The kubelet is an agent running on each node and communicates with the control plane components from the master node. It receives Pod definitions, primarily from the API server, and interacts with the container runtime on the node to run containers associated with the Pod. It also monitors the health of the Pod’s running containers.

The kubelet connects to the container runtime using Container Runtime Interface (CRI). CRI consists of protocol buffers, gRPC API and libraries.

CRI Shim

Worker Node Components: kube-proxy

The kube-proxy is the network agent which runs on each node responsible for dynamic updates and maintenance of all networking rules on the node. It abstracts the details of Pods networking and forwards connection requests to Pods.

Worker Node Components: Addons

Addons are cluster features and functionality not yet available in Kubernetes, therefore implemented through 3rd-party pods and services.

  • DNS - cluster DNS is a DNS server required to assign DNS records to Kubernetes objects and resources
  • Dashboard - a general purposed web-based user interface for cluster management
  • Monitoring - collects cluster-level container metrics and saves them to a central data store
  • Logging - collects cluster-level container logs and saves them to a central log store for analysis.

Networking Challenges

Container to Container Communication inside Pods

Making use of the underlying host operating system’s kernel features, a container runtime creates an isolated network space for each container it starts. On Linux, that isolated network space is referred to as a network namespace. A network namespace is shared across containers, or with the host operating system.

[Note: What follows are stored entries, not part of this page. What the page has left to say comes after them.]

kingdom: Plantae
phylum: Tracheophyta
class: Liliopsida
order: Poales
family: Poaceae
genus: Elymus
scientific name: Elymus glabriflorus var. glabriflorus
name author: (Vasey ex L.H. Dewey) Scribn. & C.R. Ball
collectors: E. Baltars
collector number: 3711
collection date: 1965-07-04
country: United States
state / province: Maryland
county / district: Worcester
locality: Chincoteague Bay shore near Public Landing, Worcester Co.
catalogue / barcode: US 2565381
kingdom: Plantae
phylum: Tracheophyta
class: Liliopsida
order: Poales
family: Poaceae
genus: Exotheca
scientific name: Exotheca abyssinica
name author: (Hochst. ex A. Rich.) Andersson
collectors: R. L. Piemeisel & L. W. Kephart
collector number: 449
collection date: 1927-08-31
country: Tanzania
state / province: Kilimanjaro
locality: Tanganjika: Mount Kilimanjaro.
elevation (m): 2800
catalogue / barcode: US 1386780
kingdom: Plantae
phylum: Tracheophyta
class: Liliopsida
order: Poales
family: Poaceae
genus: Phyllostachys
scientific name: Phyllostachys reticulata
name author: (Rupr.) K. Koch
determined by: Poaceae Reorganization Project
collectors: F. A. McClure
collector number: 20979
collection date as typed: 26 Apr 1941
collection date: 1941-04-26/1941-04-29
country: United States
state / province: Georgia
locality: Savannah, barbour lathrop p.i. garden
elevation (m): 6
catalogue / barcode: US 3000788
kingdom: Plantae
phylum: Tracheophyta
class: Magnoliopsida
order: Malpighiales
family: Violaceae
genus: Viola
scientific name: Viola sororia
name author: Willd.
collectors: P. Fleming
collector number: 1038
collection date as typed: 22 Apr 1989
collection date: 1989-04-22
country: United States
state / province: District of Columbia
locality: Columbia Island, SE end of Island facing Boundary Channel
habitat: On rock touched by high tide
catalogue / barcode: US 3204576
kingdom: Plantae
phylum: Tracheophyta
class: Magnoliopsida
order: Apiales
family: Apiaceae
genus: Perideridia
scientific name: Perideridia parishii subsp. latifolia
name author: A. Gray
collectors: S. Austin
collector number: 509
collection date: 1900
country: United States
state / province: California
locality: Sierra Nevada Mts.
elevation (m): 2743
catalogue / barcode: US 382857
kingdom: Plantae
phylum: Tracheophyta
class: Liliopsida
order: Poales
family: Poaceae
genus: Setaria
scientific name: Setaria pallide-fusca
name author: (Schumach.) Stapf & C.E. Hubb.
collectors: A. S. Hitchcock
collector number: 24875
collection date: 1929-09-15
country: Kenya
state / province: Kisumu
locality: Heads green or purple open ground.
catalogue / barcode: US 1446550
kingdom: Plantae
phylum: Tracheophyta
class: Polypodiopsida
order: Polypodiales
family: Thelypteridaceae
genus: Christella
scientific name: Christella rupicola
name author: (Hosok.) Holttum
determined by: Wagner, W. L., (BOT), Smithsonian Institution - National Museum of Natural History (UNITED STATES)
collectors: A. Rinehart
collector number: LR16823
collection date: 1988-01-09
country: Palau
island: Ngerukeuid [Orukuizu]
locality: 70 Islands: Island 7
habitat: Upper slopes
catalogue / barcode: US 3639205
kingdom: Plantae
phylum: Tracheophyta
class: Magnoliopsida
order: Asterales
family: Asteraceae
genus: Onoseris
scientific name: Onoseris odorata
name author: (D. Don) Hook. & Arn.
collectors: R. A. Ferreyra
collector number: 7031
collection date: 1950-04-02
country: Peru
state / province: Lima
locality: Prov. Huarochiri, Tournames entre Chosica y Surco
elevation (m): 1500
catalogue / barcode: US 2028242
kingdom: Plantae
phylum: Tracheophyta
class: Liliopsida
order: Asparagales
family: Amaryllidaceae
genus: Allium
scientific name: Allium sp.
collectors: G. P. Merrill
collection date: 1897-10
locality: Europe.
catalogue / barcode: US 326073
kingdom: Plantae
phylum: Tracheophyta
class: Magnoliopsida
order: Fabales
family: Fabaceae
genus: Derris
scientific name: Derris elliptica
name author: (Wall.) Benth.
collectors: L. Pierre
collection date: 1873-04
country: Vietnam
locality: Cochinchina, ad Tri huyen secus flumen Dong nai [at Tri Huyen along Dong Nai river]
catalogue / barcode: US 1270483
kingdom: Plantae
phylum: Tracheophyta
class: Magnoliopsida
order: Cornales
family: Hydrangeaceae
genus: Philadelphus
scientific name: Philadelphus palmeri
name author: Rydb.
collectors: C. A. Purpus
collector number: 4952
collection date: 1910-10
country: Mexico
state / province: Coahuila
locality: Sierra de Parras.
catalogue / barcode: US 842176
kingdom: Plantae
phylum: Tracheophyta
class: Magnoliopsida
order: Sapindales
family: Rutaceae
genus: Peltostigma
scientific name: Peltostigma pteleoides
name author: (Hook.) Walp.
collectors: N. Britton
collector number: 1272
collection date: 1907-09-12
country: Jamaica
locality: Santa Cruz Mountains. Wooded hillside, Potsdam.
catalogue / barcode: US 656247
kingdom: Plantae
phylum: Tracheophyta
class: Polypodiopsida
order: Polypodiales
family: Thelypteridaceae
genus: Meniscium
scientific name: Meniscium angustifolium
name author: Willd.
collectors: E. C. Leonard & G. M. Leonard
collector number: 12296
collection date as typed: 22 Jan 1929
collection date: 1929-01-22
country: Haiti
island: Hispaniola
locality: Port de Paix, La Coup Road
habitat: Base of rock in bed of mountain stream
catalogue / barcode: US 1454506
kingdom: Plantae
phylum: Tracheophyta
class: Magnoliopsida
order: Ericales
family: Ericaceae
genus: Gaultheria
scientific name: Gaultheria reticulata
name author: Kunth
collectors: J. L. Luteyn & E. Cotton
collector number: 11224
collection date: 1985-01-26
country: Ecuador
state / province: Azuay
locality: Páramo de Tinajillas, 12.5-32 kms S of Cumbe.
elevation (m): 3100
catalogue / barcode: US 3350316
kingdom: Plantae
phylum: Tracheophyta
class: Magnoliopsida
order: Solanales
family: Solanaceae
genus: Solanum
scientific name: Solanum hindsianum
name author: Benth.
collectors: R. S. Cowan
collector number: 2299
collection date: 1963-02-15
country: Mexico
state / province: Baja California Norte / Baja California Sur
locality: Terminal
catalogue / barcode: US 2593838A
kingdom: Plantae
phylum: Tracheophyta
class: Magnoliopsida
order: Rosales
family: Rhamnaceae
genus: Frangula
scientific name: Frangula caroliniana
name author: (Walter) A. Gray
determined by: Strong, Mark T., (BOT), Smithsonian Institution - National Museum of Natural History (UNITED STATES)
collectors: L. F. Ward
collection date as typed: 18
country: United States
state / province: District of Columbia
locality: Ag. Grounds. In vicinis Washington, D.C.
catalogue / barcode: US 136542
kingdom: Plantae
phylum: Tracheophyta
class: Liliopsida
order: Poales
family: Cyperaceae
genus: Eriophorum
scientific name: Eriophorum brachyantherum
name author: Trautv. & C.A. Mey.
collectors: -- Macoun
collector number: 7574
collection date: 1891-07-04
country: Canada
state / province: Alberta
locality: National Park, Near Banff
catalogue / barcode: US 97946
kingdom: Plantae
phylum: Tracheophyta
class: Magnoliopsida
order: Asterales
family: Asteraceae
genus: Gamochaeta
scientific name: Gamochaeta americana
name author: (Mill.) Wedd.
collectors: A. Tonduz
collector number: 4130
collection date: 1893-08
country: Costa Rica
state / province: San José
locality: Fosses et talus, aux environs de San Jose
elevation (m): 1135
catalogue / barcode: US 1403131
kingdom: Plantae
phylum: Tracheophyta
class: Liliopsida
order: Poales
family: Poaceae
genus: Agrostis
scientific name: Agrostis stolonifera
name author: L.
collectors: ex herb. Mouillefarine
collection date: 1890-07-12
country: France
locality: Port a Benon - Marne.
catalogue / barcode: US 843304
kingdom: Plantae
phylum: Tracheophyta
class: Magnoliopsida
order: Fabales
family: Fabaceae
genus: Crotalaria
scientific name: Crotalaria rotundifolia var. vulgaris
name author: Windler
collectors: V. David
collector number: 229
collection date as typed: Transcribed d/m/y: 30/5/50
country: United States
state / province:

When a Pod is started, a network namespace is created inside the Pod, and all containers running inside the Pod will share that network namespace so that they can talk to each other via localhost.

Pod-to-Pod Communication Across Nodes

Kubernetes uses “IP-per-Pod” model to ensure Pod-to-Pod communication, just as VM are able to communicate with each other. Containers are integrated with the overall Kubernetes networking model through the use of the Container Network Interface (CNI)

Container_Network_Interface_CNI

Pod-to-External World Communication

Kubernetes enables external accessibility through services, complex constructs which encapsulate networking rules definitions on cluster nodes. By exposing services to the external world with kube-proxy, applications become accessible from outside the cluster over a virtual IP.